The richness, density, and sensuality of natural materials – the touch, feel, and temperature of them – is also primary for Sit. “I use materials the way someone might use color. I don’t know if it’s from RISD, where we were trained to create the perfect sphere or disc and you had to just sand and scrape until you could feel the surface being perfect with your hands. You couldn’t look to see the perfection, you actually had to feel it with your hands underneath a cloth to discern the perfection of the curve. Maybe it came from that, but I definitely have such a love for materials and how they create an environment. When you walk into a room that’s all concrete, it has a certain temperature. In a room that’s all wood your voice sounds different,” she says. “When you touch marble, it draws in your body heat. These are the subtleties that I’m really passionate about because they affect how you feel. That’s what I want to do as a designer — be the mediator between object and person.”

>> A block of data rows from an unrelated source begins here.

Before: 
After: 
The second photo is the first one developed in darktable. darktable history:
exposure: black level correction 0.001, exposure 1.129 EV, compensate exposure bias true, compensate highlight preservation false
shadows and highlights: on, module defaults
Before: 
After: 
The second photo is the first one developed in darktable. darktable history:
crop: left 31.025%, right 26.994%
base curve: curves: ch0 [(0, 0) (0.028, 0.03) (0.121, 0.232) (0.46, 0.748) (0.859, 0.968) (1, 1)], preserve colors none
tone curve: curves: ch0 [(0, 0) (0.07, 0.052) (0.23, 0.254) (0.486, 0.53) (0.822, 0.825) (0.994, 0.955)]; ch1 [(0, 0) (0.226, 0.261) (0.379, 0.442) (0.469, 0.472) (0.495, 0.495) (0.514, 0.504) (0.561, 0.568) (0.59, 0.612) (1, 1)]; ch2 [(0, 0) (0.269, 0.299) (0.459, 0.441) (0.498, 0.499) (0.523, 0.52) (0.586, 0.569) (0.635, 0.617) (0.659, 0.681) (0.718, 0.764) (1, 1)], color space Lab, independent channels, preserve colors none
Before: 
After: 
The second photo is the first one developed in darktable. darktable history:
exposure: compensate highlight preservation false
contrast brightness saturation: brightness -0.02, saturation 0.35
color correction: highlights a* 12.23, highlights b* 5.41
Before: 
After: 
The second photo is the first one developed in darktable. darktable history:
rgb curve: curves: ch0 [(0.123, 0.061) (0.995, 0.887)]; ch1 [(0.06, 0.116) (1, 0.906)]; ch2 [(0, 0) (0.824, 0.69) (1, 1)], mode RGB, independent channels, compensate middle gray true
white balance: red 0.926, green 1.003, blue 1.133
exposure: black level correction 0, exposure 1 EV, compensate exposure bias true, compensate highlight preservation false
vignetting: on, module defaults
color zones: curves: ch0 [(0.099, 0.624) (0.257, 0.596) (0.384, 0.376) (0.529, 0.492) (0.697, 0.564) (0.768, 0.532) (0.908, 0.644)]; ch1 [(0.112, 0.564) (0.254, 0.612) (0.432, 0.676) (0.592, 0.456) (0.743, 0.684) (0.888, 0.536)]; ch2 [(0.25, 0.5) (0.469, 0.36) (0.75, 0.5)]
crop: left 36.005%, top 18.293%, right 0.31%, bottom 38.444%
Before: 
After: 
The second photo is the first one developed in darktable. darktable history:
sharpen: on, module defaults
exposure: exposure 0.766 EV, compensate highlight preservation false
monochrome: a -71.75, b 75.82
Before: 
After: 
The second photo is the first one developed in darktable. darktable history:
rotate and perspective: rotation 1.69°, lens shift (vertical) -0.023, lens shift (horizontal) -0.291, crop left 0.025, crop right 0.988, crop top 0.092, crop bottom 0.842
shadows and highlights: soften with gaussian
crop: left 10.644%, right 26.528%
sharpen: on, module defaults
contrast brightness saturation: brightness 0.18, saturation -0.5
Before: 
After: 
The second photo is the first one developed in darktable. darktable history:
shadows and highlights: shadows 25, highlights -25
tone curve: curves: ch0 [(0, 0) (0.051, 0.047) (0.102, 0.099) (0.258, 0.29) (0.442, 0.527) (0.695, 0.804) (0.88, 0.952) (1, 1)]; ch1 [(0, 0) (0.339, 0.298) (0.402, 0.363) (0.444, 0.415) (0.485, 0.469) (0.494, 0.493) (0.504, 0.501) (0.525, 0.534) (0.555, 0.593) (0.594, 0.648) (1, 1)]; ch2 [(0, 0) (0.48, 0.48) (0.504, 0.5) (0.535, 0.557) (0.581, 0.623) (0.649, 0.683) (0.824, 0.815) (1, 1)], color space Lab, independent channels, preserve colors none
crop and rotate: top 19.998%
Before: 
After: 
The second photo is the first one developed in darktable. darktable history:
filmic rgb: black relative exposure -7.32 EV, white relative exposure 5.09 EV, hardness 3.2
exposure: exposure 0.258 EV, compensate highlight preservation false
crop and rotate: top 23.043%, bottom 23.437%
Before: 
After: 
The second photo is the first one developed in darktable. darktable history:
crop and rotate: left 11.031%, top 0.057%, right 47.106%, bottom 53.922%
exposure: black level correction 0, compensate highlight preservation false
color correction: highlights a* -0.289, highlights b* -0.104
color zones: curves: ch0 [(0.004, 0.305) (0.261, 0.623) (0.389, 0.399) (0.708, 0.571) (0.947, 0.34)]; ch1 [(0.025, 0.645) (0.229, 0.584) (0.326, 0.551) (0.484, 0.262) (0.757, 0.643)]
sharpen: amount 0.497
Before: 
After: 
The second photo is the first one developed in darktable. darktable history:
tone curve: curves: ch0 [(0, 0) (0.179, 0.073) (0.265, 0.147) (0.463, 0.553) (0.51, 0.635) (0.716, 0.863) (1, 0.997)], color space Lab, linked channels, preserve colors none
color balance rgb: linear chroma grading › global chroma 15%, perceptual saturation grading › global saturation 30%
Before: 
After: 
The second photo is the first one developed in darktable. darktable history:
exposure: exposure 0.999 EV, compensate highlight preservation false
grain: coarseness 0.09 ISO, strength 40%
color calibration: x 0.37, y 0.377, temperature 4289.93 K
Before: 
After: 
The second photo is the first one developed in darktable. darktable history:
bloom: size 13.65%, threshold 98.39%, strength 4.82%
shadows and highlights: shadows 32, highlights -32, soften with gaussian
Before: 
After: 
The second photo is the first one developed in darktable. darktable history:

When we spoke, Sit had just spent a week at an off-the-grid island in Greece, which further intensified her desire to design in harmony with nature. She’d stayed in a house constructed by artist-architects that was “tucked into the landscape, proportioned to the existing terrain” in stark contrast to newer, bright white dwellings that seemed plunked down with no thought to their environment. How to create in a conscious way has long been on her mind, but now, she says, “it’s a bit more heightened. How can we make the entire process reflect that? It’s always a tough thing as a designer because at the end of the day we are creating more things. But we can create things with integrity, things that last longer.” She’s also working on new projects based on her fascination with computer simulation and how artists using it “are able to capture forces of nature, how they’re able to make natural phenomena freeze, so that we can witness the beauty of it.” While she describes this work as a departure, figuring out how technology aligns with the natural world is also an extension of her current preoccupations – an attempt to bring it all into balance.